House in Committee (according to Order).


said, that the object of the measure was to extend to medical officers who had not devoted their whole time to the parish the power of retiring on a pension, with the consent of the guardians, if 60 years of age or infirm. This provision was at present confined to officers who had given their whole time to the parish; but the former were, in general, a far higher class, whom, it was desirable to encourage in taking these offices. Moreover, the poor were injured by the continuance in office of infirm or aged men. In order to prevent corrupt arrangements, and in deference to the objections of his noble Friend (the Duke of Richmond), he would propose an Amendment providing that a medical officer desiring to retire on a pension should satisfy the Poor Law Inspector or some person appointed by the Poor Law Board as to the grounds of his retirement.

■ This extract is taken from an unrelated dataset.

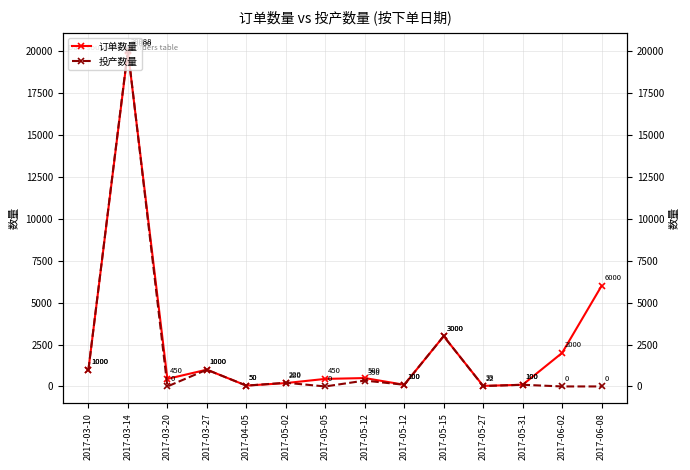

Read the 订单数量 value at 2017-05-05.

450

Amendment moved, to insert the following clause:— No pension shall be obtained by any person under this Act on the ground of permanent infirmity of mind or body unless the Poor Law Inspector of the district, or some person authorized in that behalf by the Poor Law Board, shall have first certified that in his opinion such officer has by reason of such infirmity become incapable of performing the duties of his office with efficiency."—(The Marquess of Salisbury.)


admitted that the Amendment of his noble Friend went a long way towards meeting his objections to the Bill. His objection was, that to require the medical officers to devote the whole of their time to the duties of their post was a proposal vicious in principle; and the Amendment did not altogether provide a remedy. He should not, however, offer any further opposition to the Bill.

Amendment agreed to.

The Report of the Amendment to be received on Thursday next.